Yuschenko is impatient with this critique. ‘I think this is just a romantic dream of a sunny country,’ he snaps. Given the mess he inherited — the deep divisions between the two sides of the country, the pressure of imminent parliamentary elections and the sustained economic warfare from Moscow — he has a good case to make. But he is also missing the point. Through his poisoning and Lazarus-like revival, Yuschenko became a metaphor for his country’s future, promising his compatriots re-birth and renewal. But the former banker — who is decent but surprisingly uncharismatic — was doomed from the start. As his able defence minister, Anatoliy Hrytsenko, says, ‘Expectations were too high — even if we had been able to establish a government with the best managers in the world, we would have failed’. 

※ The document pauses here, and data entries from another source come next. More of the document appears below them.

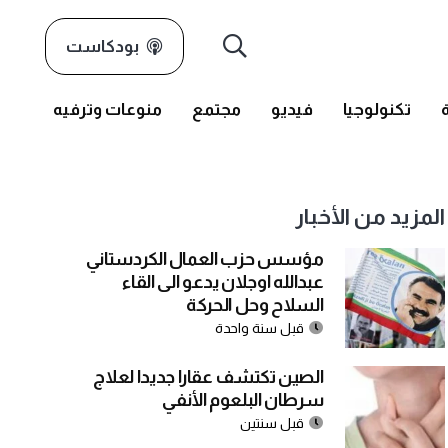
بودكاست
تكنولوجيا
فيديو
مجتمع
منوعات وترفيه
المزيد من الأخبار
مؤسس حزب العمال الكردستاني
عبدالله اوجلان يدعو الى القاء
السلاح وحل الحركة
قبل سنة واحدة
الصين تكتشف عقارا جديدا لعلاج
سرطان البلعوم الأنفي
قبل سنتين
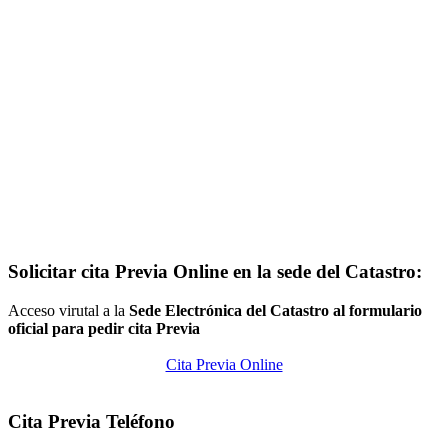
Solicitar cita Previa Online en la sede del Catastro:
Acceso virutal a la
Sede Electrónica del Catastro al formulario
oficial para pedir cita Previa
Cita Previa Online
Cita Previa Teléfono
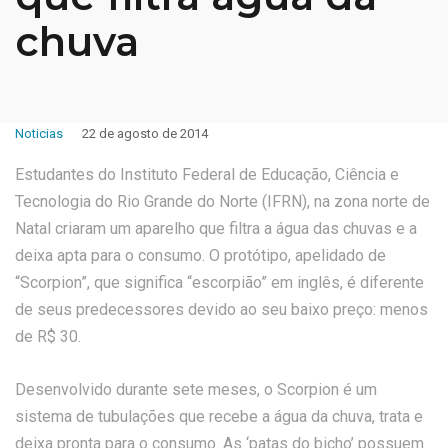
chuva
Noticias
22 de agosto de 2014
Estudantes do Instituto Federal de Educação, Ciência e
Tecnologia do Rio Grande do Norte (IFRN), na zona norte de
Natal criaram um aparelho que filtra a água das chuvas e a
deixa apta para o consumo. O protótipo, apelidado de
“Scorpion”, que significa “escorpião” em inglês, é diferente
de seus predecessores devido ao seu baixo preço: menos
de R$ 30.
Desenvolvido durante sete meses, o Scorpion é um
sistema de tubulações que recebe a água da chuva, trata e
deixa pronta para o consumo. As ‘patas do bicho’ possuem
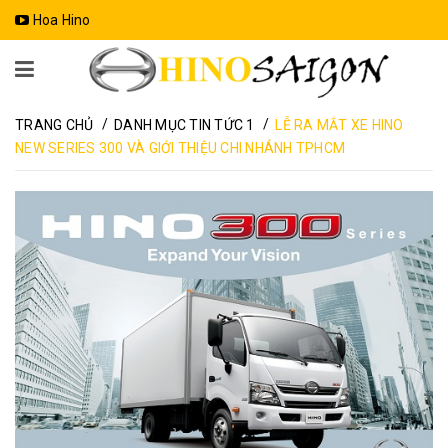
Hoa Hino
/
/
TRANG CHỦ
DANH MỤC TIN TỨC 1
LỄ RA MẮT XE HINO
NEW SERIES 300 VÀ GIỚI THIỆU CHI NHÁNH TPHCM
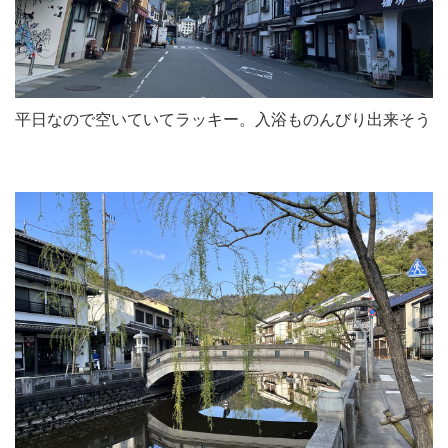
平日なので空いていてラッキー。入浴ものんびり出来そう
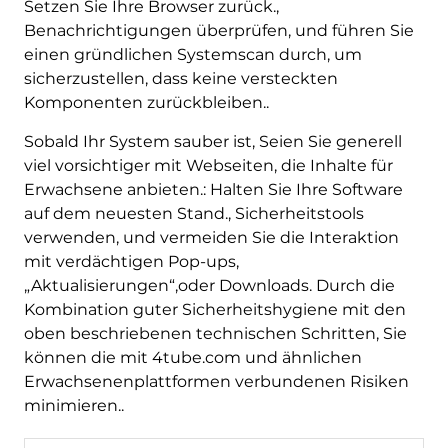
Setzen Sie Ihre Browser zurück.,
Benachrichtigungen überprüfen, und führen Sie
einen gründlichen Systemscan durch, um
sicherzustellen, dass keine versteckten
Komponenten zurückbleiben..
Sobald Ihr System sauber ist, Seien Sie generell
viel vorsichtiger mit Webseiten, die Inhalte für
Erwachsene anbieten.: Halten Sie Ihre Software
auf dem neuesten Stand., Sicherheitstools
verwenden, und vermeiden Sie die Interaktion
mit verdächtigen Pop-ups,
„Aktualisierungen“,oder Downloads. Durch die
Kombination guter Sicherheitshygiene mit den
oben beschriebenen technischen Schritten, Sie
können die mit 4tube.com und ähnlichen
Erwachsenenplattformen verbundenen Risiken
minimieren..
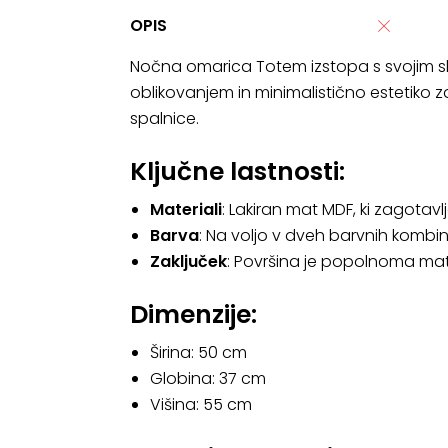
OPIS
Nočna omarica Totem izstopa s svojim sko
oblikovanjem in minimalistično estetiko z
spalnice.
Ključne lastnosti:
Materiali
: Lakiran mat MDF, ki zagotav
Barva
: Na voljo v dveh barvnih kombin
Zaključek
: Površina je popolnoma mat 
Dimenzije:
Širina: 50 cm
Globina: 37 cm
Višina: 55 cm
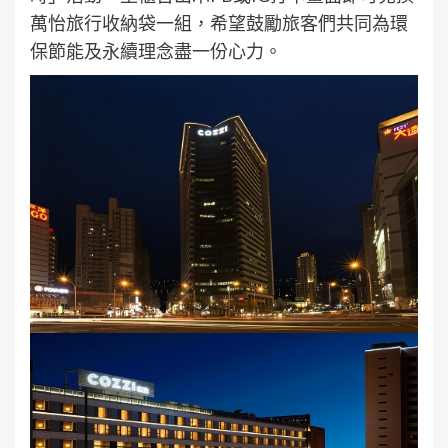
萬怡旅行收納袋一組，希望鼓勵旅客們共同為環
保節能及永續理念盡一份心力。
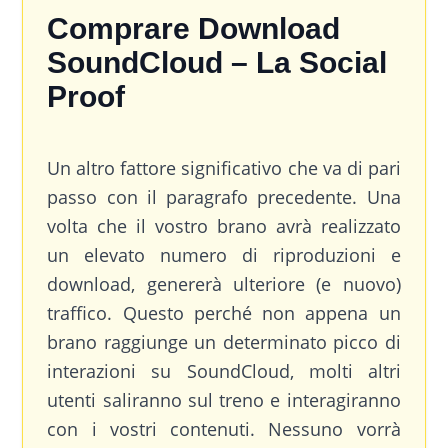
Comprare Download
SoundCloud – La Social
Proof
Un altro fattore significativo che va di pari
passo con il paragrafo precedente. Una
volta che il vostro brano avrà realizzato
un elevato numero di riproduzioni e
download, genererà ulteriore (e nuovo)
traffico. Questo perché non appena un
brano raggiunge un determinato picco di
interazioni su SoundCloud, molti altri
utenti saliranno sul treno e interagiranno
con i vostri contenuti. Nessuno vorrà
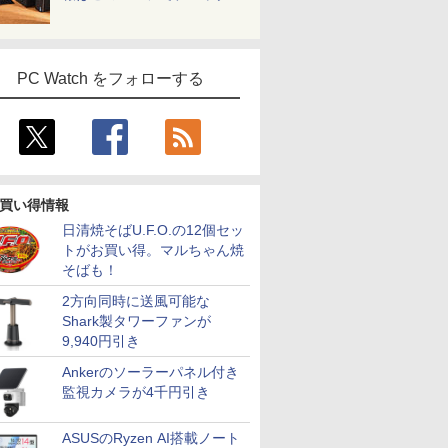
PC Watch をフォローする
買い得情報
日清焼そばU.F.O.の12個セッ
トがお買い得。マルちゃん焼
そばも！
2方向同時に送風可能な
Shark製タワーファンが
9,940円引き
Ankerのソーラーパネル付き
監視カメラが4千円引き
ASUSのRyzen AI搭載ノート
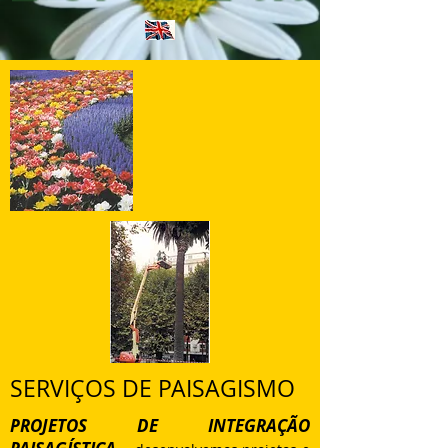
SERVIÇOS DE PAISAGISMO
PROJETOS DE INTEGRAÇÃO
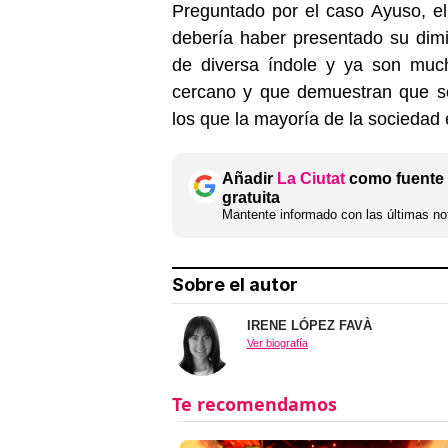
Preguntado por el caso Ayuso, e
debería haber presentado su dim
de diversa índole y ya son muc
cercano y que demuestran que se
los que la mayoría de la sociedad
Añadir
La Ciutat
como fuente 
gratuita
Mantente informado con las últimas not
Sobre el autor
IRENE LÓPEZ FAVÀ
Ver biografía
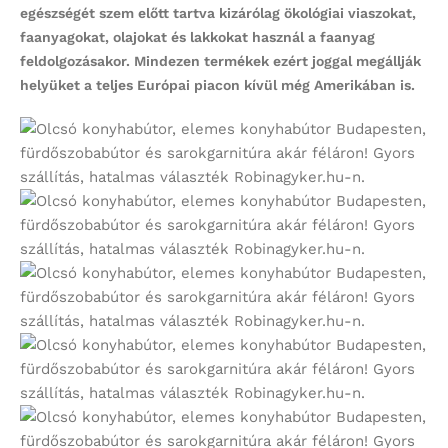
egészségét szem előtt tartva kizárólag ökológiai viaszokat,
faanyagokat, olajokat és lakkokat használ a faanyag
feldolgozásakor. Mindezen termékek ezért joggal megállják
helyüket a teljes Európai piacon kívül még Amerikában is.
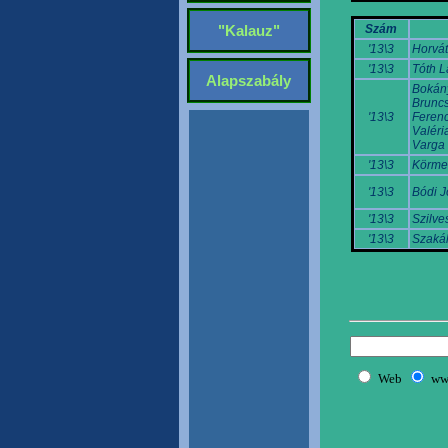
Szám
"Kalauz"
'13\3
Horvát
'13\3
Tóth L
Alapszabály
Bokány
Bruncs
'13\3
Feren
Valéri
Varga 
'13\3
Körme
'13\3
Bódi J
'13\3
Szilve
'13\3
Szakál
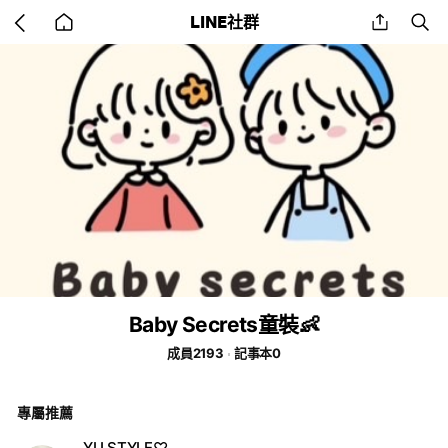
Go
share
se
LINE社群
back
to
home
Baby Secrets童裝👶
成員2193
記事本0
專屬推薦
YU STYLE♡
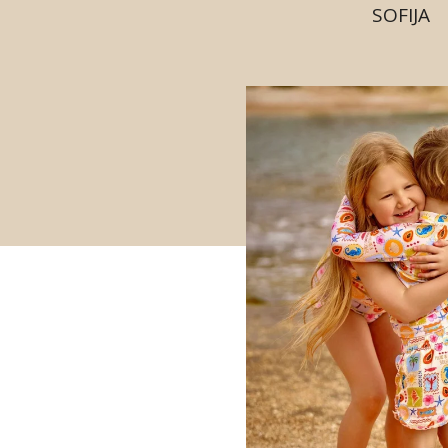
SOFIJA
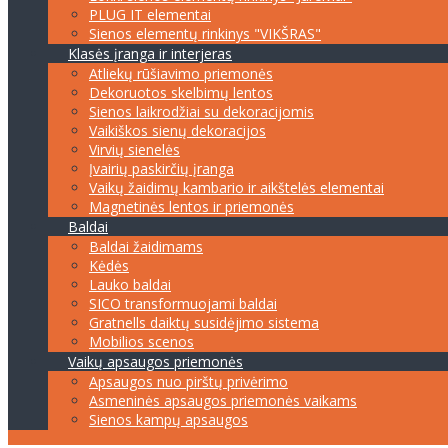
PLUG IT elementai
Sienos elementų rinkinys "VIKŠRAS"
Klasės įranga ir interjeras
Atliekų rūšiavimo priemonės
Dekoruotos skelbimų lentos
Sienos laikrodžiai su dekoracijomis
Vaikiškos sienų dekoracijos
Virvių sienelės
Įvairių paskirčių įranga
Vaikų žaidimų kambario ir aikštelės elementai
Magnetinės lentos ir priemonės
Baldai
Baldai žaidimams
Kėdės
Lauko baldai
SICO transformuojami baldai
Gratnells daiktų susidėjimo sistema
Mobilios scenos
Vaikų apsaugos priemonės
Apsaugos nuo pirštų privėrimo
Asmeninės apsaugos priemonės vaikams
Sienos kampų apsaugos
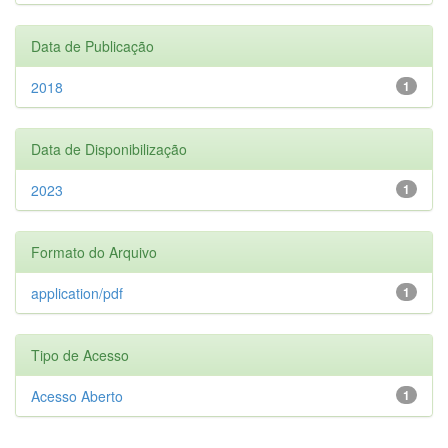
Data de Publicação
2018
1
Data de Disponibilização
2023
1
Formato do Arquivo
application/pdf
1
Tipo de Acesso
Acesso Aberto
1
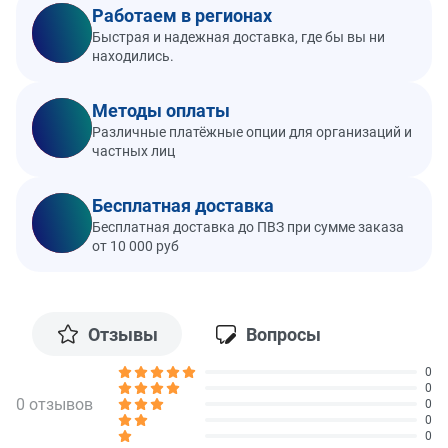
Работаем в регионах
Быстрая и надежная доставка, где бы вы ни
находились.
Методы оплаты
Различные платёжные опции для организаций и
частных лиц
Бесплатная доставка
Бесплатная доставка до ПВЗ при сумме заказа
от 10 000 руб
Отзывы
Вопросы
0
0
0 отзывов
0
0
0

If Yuschenko does fail, it will have implications far beyond his country’s borders. In the middle of Independence Square there is a glorious piece of post-Soviet kitsch — a gilded sundial that shows the distance to other cities around the world (Brussels is 1,883km; but Moscow is only 771km). Both capitals are watching Kiev carefully — trying to understand which way the country will go. As one senior EU official points out, ‘If you want to change Russia — it will be through Ukraine. Ukraine is like us — you can feel it when you are there.’ Hryhoriy Nemyria goes even further, calling Ukraine’s dilemma a ‘civilisational choice’. In a very real sense, Kiev is the latest frontier in the struggle between European values and autocracy. Where the Balkans were the moral centre of the European project in the 1990s, today it is in Ukraine that Europe is on trial.

If democracy fails here, it will be a colossal failure for the European project — marking an end to the transformative power that changed regimes in central and eastern Europe without firing a single shot. What is more, EU interests are at stake as well as values: 85 per cent of Europe’s gas travels through Ukrainian pipelines. Yulia Mostovaya calls her country ‘Europe’s throat’ — unless we defend it we could find ourselves strangled by Putin’s iron fist.